Search code examples
kubernetesprometheus-alertmanageropsgenie

Alertmanager does not load webhook_config


I want to create new receiver and route for alertmanager to send heartbeats to OpsGenie.

I tried to achieve it by defining opsgenie_config but I wasn't able to send the pings to heartbeats in OpsGenie (I am able to send alerts to OpsGenie with same api key).

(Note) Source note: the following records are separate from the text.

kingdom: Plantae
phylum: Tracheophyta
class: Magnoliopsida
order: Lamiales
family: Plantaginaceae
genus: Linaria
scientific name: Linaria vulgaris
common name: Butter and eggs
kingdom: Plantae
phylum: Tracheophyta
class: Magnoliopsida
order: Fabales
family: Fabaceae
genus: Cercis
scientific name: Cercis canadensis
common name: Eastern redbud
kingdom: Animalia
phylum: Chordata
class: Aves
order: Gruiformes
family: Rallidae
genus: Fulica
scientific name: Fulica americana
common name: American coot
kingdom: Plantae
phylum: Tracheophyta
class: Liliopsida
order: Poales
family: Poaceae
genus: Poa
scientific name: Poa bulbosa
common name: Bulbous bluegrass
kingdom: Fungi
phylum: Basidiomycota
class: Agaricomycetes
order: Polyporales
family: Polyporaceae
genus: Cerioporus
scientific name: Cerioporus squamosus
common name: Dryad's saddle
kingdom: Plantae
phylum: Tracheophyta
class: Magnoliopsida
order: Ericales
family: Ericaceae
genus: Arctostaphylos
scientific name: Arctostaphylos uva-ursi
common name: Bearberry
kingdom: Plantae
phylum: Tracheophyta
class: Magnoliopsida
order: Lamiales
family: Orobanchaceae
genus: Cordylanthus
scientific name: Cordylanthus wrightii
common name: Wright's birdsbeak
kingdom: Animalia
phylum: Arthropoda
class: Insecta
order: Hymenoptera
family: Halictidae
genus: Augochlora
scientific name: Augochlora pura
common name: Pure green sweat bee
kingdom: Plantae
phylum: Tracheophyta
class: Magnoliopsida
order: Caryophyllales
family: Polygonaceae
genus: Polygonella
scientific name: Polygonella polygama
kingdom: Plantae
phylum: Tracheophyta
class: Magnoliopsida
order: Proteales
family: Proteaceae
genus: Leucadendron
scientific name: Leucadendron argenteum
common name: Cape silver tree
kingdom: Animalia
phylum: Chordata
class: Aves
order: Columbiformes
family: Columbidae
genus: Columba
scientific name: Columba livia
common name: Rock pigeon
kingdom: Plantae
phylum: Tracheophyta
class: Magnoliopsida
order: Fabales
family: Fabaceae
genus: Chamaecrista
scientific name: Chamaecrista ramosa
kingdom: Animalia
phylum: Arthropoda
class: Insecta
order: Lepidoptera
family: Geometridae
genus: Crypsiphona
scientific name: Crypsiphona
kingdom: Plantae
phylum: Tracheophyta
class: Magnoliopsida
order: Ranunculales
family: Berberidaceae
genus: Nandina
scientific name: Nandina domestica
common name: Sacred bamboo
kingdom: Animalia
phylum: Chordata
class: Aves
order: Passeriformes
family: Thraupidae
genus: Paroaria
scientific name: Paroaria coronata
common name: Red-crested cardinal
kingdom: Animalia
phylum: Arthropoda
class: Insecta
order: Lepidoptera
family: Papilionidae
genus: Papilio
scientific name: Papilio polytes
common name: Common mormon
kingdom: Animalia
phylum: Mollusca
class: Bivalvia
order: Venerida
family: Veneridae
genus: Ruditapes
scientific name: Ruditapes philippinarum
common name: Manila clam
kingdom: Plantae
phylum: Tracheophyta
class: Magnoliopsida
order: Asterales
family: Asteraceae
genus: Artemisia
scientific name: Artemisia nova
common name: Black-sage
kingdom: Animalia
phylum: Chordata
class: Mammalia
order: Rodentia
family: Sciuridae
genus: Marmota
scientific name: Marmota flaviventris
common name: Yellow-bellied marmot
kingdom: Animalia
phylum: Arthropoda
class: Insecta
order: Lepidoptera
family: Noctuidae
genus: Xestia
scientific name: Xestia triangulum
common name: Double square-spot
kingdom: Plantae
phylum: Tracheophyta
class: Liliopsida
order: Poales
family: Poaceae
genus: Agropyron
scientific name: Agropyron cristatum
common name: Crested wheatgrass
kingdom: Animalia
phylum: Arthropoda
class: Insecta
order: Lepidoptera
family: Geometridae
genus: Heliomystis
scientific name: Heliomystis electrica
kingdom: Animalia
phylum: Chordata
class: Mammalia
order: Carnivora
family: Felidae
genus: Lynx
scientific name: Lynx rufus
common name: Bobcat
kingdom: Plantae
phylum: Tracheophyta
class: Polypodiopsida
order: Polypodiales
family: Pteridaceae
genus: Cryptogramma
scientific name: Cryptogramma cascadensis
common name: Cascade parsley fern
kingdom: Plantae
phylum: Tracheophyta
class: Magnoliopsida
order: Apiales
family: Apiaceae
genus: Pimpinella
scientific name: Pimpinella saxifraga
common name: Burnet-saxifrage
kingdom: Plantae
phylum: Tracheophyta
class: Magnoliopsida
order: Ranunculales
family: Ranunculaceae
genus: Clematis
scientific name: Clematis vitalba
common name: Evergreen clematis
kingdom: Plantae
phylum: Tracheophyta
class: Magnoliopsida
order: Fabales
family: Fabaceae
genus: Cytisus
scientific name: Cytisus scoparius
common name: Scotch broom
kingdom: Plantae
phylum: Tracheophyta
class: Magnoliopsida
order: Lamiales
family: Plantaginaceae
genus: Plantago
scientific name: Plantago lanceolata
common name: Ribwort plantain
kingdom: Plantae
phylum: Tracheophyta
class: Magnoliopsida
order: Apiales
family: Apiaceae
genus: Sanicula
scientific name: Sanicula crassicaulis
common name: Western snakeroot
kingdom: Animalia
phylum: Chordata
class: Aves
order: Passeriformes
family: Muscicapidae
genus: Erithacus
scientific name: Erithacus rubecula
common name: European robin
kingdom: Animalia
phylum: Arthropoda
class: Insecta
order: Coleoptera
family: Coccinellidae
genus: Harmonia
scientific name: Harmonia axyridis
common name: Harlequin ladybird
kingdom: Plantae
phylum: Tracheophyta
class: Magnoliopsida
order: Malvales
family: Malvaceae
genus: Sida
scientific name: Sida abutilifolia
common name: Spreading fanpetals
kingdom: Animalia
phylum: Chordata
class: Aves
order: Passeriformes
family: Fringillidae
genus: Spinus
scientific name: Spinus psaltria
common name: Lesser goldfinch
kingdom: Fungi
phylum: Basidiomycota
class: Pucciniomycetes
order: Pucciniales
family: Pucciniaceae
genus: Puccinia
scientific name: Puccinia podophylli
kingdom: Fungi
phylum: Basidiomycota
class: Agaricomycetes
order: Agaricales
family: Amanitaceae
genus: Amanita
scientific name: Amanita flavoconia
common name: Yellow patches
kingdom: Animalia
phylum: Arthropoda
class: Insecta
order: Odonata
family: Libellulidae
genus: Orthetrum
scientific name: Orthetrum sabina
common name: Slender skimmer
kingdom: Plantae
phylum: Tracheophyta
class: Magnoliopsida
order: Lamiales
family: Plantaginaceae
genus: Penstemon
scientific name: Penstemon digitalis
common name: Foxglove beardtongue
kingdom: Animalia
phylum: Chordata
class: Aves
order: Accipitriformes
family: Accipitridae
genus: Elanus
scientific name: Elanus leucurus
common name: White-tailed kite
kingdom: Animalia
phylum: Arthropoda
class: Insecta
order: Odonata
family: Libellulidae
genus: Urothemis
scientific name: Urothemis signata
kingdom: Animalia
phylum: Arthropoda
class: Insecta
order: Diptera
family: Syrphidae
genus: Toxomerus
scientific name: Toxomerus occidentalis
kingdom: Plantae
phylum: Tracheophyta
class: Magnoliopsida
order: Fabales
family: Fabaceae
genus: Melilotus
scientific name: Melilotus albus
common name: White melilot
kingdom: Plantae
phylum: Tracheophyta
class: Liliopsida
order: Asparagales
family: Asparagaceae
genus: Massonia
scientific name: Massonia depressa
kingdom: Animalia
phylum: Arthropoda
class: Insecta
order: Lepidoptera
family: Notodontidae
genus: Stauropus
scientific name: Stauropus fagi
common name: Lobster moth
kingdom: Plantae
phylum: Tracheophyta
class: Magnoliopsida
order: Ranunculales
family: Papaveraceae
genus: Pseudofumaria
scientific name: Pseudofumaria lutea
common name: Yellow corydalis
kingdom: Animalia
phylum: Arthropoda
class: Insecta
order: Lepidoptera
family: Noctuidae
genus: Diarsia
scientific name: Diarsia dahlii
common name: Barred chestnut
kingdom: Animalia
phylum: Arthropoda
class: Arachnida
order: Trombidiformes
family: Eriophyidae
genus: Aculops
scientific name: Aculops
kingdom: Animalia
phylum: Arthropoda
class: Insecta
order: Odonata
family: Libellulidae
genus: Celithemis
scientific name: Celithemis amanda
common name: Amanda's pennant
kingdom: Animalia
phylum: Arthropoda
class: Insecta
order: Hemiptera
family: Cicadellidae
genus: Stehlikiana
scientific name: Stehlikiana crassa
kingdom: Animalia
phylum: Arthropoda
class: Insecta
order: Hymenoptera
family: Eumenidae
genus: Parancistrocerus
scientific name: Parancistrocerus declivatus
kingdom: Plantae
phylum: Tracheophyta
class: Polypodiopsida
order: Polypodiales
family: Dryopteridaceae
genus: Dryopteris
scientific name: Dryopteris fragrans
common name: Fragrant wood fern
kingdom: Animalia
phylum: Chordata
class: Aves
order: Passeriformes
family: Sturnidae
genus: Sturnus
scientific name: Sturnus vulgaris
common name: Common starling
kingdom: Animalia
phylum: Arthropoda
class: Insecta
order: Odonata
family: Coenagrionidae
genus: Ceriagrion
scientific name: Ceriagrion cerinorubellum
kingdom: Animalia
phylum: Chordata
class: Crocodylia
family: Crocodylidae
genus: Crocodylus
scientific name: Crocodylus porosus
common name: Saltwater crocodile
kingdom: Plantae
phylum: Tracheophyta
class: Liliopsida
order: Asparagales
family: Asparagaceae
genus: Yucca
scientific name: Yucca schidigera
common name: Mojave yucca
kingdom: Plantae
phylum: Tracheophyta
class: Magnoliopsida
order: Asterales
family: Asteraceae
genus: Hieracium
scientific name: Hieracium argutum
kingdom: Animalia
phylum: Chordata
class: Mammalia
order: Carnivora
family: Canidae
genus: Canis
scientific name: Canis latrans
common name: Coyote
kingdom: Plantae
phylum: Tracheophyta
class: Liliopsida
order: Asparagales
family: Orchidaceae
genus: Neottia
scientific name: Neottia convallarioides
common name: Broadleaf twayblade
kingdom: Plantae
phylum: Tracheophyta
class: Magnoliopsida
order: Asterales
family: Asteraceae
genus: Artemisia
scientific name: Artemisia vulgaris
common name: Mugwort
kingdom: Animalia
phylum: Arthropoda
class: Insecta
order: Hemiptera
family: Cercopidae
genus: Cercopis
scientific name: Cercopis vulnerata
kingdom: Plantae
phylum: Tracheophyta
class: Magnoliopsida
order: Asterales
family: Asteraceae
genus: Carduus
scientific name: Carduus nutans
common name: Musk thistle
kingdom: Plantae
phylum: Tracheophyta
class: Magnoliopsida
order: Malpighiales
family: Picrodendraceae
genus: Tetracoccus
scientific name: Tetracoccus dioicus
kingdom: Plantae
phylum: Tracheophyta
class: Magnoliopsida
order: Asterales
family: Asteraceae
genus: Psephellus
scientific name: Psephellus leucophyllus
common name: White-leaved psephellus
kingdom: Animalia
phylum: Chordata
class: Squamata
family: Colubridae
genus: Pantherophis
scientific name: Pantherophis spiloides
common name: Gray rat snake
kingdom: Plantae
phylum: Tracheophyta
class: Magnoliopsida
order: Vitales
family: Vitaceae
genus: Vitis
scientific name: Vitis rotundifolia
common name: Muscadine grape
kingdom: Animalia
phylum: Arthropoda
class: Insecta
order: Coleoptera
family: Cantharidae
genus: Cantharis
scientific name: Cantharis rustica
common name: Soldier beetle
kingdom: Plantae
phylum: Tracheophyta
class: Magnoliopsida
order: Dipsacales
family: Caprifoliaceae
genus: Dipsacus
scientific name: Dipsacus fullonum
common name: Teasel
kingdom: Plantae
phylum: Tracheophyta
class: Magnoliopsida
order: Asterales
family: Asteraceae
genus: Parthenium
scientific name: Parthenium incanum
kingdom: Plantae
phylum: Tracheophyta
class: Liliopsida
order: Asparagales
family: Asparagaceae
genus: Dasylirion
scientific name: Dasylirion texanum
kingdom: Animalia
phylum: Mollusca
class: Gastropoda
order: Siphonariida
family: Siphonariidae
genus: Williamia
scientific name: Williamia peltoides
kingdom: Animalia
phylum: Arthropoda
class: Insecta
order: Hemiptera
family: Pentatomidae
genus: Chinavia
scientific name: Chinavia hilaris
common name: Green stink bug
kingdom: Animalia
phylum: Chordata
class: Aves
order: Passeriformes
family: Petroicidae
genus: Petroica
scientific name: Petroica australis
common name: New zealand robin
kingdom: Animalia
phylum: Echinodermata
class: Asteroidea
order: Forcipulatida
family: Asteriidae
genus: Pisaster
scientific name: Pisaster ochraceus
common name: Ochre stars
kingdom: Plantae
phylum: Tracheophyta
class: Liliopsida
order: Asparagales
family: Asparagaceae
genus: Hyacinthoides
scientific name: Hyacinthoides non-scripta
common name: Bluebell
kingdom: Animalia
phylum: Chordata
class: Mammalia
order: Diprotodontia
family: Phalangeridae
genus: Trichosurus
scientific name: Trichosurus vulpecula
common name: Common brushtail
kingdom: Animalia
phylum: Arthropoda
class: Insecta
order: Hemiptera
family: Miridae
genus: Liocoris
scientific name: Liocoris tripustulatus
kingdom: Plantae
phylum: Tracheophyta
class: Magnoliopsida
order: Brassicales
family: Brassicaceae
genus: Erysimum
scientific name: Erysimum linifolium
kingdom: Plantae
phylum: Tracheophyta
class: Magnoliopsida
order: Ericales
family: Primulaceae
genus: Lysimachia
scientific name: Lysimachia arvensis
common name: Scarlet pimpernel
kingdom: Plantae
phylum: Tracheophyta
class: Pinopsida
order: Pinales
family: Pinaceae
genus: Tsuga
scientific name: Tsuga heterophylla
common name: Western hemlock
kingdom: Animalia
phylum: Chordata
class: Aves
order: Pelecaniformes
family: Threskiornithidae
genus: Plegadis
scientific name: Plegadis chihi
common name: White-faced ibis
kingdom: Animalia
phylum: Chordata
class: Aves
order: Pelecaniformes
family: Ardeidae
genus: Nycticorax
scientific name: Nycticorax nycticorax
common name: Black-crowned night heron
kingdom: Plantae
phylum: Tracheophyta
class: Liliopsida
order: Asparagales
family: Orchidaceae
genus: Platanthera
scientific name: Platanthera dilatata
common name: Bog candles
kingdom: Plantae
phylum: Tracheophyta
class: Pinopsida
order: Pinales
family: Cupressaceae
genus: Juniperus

Another method I found was to use webhook_config (as suggested in #444) and my manifest looks like this:

apiVersion: monitoring.coreos.com/v1alpha1
kind: AlertmanagerConfig
metadata:
  name: opsgenie-webhook
  labels:
    managedBy: team-sre
spec:
  receivers:
  - name: heartbeat
    webhookConfigs:
    - httpConfig:
        basicAuth:
          password:
            name: opsgenie-api-key
            key: address
      url: https://api.opsgenie.com/v2/heartbeats/sre-test-cluster/ping
  route:
    groupWait: 0s
    repeatInterval: 1m
    groupInterval: 1m
    matchers:
    - name: alertname
      value: Watchdog
    receiver: heartbeat

When I apply the manifest the described receiver and route are not loaded to the Alertmanager. When I check the logs there is no error recorded but also no message stating that the sidecar tried to load the new alertmanagerconfig.

Did anyone experience same problem and knows how to fix it?


Solution

  • I found the solution on github issue #3970 For basicAuth to be accepted, both username and password must be provided. Nice hack for it is to set username as : in base64 format (Og==). The manifests should be defined as follows:

    apiVersion: monitoring.coreos.com/v1alpha1
    kind: AlertmanagerConfig
    metadata:
      labels:
        managedBy: team-sre
      name: alertmanager-opsgenie-config
      namespace: monitoring
    spec:
      receivers:
      - name: deadmansswitch
        webhookConfigs:
          # url link to the specific heartbeat, replace test with heartbeat name
          - url: 'https://api.opsgenie.com/v2/heartbeats/<hearbeat-name>/ping'
            sendResolved: true
            httpConfig:
              basicAuth:
                # reference to secret containing login credentals
                password:
                  key: apiKey
                  name: opsgenie
                username:
                  key: username
                  name: opsgenie
      route:
        groupBy:
        - job
        groupInterval: 10s
        groupWait: 0s
        repeatInterval: 10s
        matchers:
          - name: alertname
            value: Watchdog
          - name: namespace
            value: monitoring
        receiver: deadmansswitch
    
    ---
    
    apiVersion: v1
    kind: Secret
    metadata:
      namespace: monitoring
      name: opsgenie
    type: Opaque
    data:
      # apiKey in encoded in base64
      apiKey: YOUR_PASSWORD
      # ':' in base 64 - fix suggested in https://github.com/prometheus-operator/prometheus-operator/issues/3970#issuecomment-888893008
      username: Og==
    

    After the manifest are applied and the alert definition matching the criteria is firing, Opsgenie is hit with heartbeat.